What if we had no government?
December 31, 2009 · Updated 2:47 PM
With all the “assistance” we are receiving from government as our elected representatives strive to protect us from ourselves, it might be interesting to consider how we would fare if there were no government. Perhaps it could be our “end of year” assessment.
Would we have health care? Sure. After all, the art of medicine grew from a demand by people to seek cures for sickness and not a government mandate. Most of the medical discoveries and improvements are the result of individual ingenuity and effort. We would probably have health care that equaled our demand and our ability to pay for the service. Government not required.
Would we have food? Farming has also been an entrepreneurial endeavor and has found success because of individual effort. The crop levels and variety of foods we enjoy are the direct result of farmers, family or corporate, working to meet the demands of the market place. Government not required.
Would we have clothing and housing? Once again, the supply of basic needs is the direct result of a demand being met by individual effort, imagination and willingness to take risk. Government has never sewn a single stitch or hammered a single nail. Government housing projects promptly turned into the worst slums in the nation. For clothing and housing, government not required.
Certainly government must be required for education? Not really. Private schools, home schooling, and major private universities clearly demonstrate that the original roots of American education remain strong and produce a well educated graduate. Even though we tout the success of “public education,” would we not have the same or better results if the entire process were left in the hands of local school boards, without the “assistance” of government? For really good education, government is not required.
How about conservation and preservation of natural resources? This one is a bit harder to sort out because, over time, we have come to confuse conservation with the new religion of “environmentalism.”

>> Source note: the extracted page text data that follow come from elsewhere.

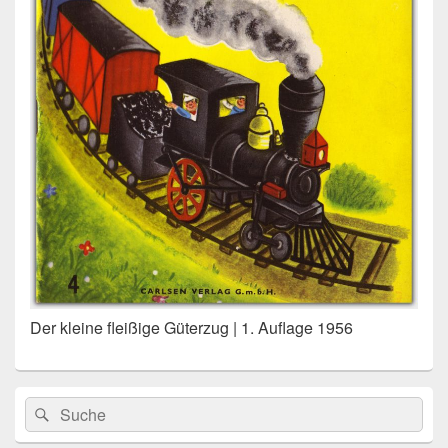
Der kleine fleißige Güterzug | 1. Auflage 1956
Primärer
Search
Suche
Seitenleisten
for:
Widget-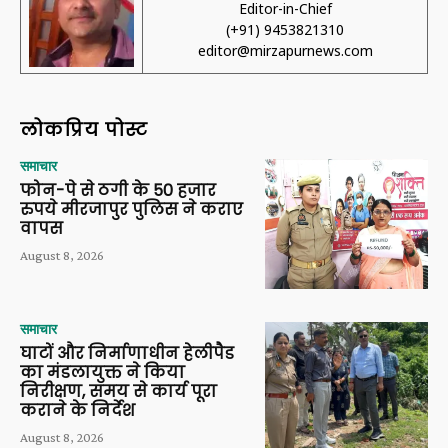
Editor-in-Chief
(+91) 9453821310
editor@mirzapurnews.com
लोकप्रिय पोस्ट
समाचार
फोन-पे से ठगी के 50 हजार
रुपये मीरजापुर पुलिस ने कराए
वापस
August 8, 2026
समाचार
घाटों और निर्माणाधीन हेलीपैड
का मंडलायुक्त ने किया
निरीक्षण, समय से कार्य पूरा
कराने के निर्देश
August 8, 2026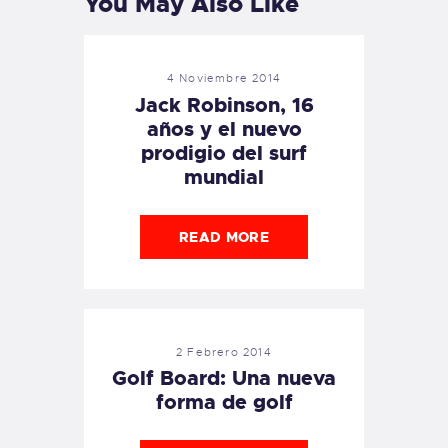
You May Also Like
4 Noviembre 2014
Jack Robinson, 16
años y el nuevo
prodigio del surf
mundial
READ MORE
2 Febrero 2014
Golf Board: Una nueva
forma de golf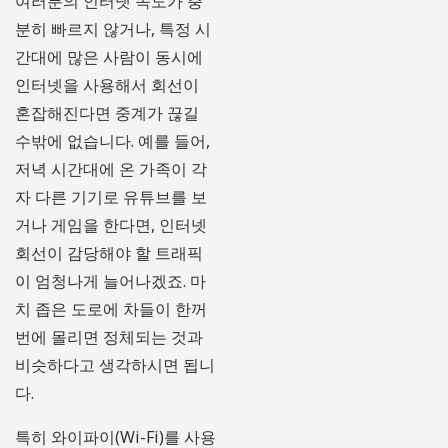
여러분의 인터넷 속도가 충
분히 빠르지 않거나, 특정 시
간대에 많은 사람이 동시에
인터넷을 사용해서 회선이
혼잡해진다면 중계가 끊길
수밖에 없습니다. 예를 들어,
저녁 시간대에 온 가족이 각
자 다른 기기로 유튜브를 보
거나 게임을 한다면, 인터넷
회선이 감당해야 할 트래픽
이 엄청나게 늘어나겠죠. 마
치 좁은 도로에 차들이 한꺼
번에 몰리면 정체되는 것과
비슷하다고 생각하시면 됩니
다.
특히 와이파이(Wi-Fi)를 사용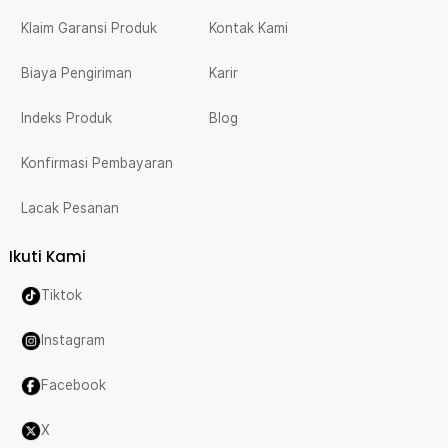
Klaim Garansi Produk
Kontak Kami
Biaya Pengiriman
Karir
Indeks Produk
Blog
Konfirmasi Pembayaran
Lacak Pesanan
Ikuti Kami
Tiktok
Instagram
Facebook
X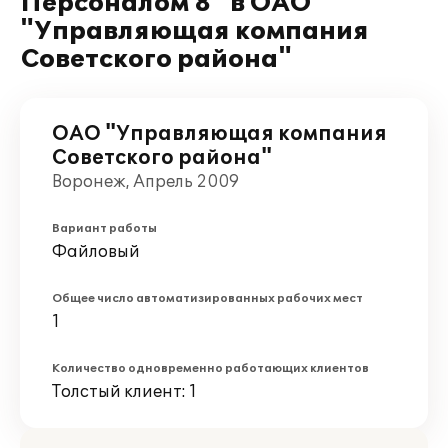
Персоналом 8" в ОАО
"Управляющая компания
Советского района"
ОАО "Управляющая компания
Советского района"
Воронеж, Апрель 2009
Вариант работы
Файловый
Общее число автоматизированных рабочих мест
1
Количество одновременно работающих клиентов
Толстый клиент: 1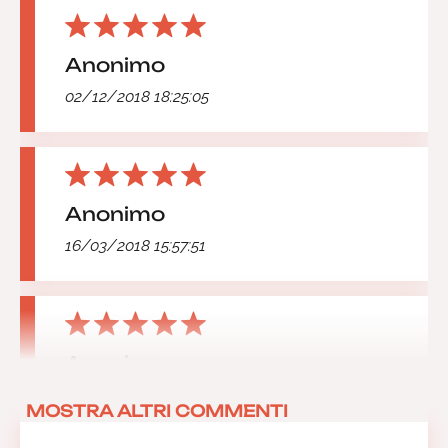
Anonimo
02/12/2018 18:25:05
Anonimo
16/03/2018 15:57:51
Anonimo
17/10/2017 19:32:24
MOSTRA ALTRI COMMENTI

If the objective is to make efficient and practical use of resources to meet the needs and demands of people, government need not apply.
Government has not been responsible for a single “discovery” of a resource or the invention of a way to use a resource. Those who own resources are generally the best stewards of those resources because to do so is in their best interests. Those who own the resources make the investments, take the risks, and hope for a positive return on their efforts. On the other hand, “environmentalism” usually involves demands by those who have no vested interest in a resource and have taken no risks. Their only objective is to limit or refuse resource use. If the end result of environmentalism is the elimination of resource use, it is not conservation. Environmentalism relies on government.
For conservation, government is not required.
Perhaps public safety requires government? No doubt about this one. Without a common agency or effort to ensure public safety we would be dependent on individual action and chaos would result. For public safety, government is required.
How about roads and streets? Individuals could not effectively construct and maintain the roads and streets necessary to permit movement of people, goods and services. We need government for roads and bridges.
How about transportation in general? We managed to develop a nation and an economy without government controlling the development and growth of the means of transportation. Cars, trucks, planes, trains, ships and barges were all products of individual inventiveness and ability to satisfy a need. These are still the primary elements of transportation today. Private ownership of transportation systems (without excessive government oversight) has worked very well, thank you. For transportation, government not required.
It seems that we manage to do very well when government stays out of areas that it is not designed to work effectively in. With the exception of public safety, roads and a few other areas like national defense, postal service and common currency that exceed individual capabilities, government has a very limited place in our lives. Now how do we get our government to understand that reality? Might it depend on who we elect to represent us and their core values?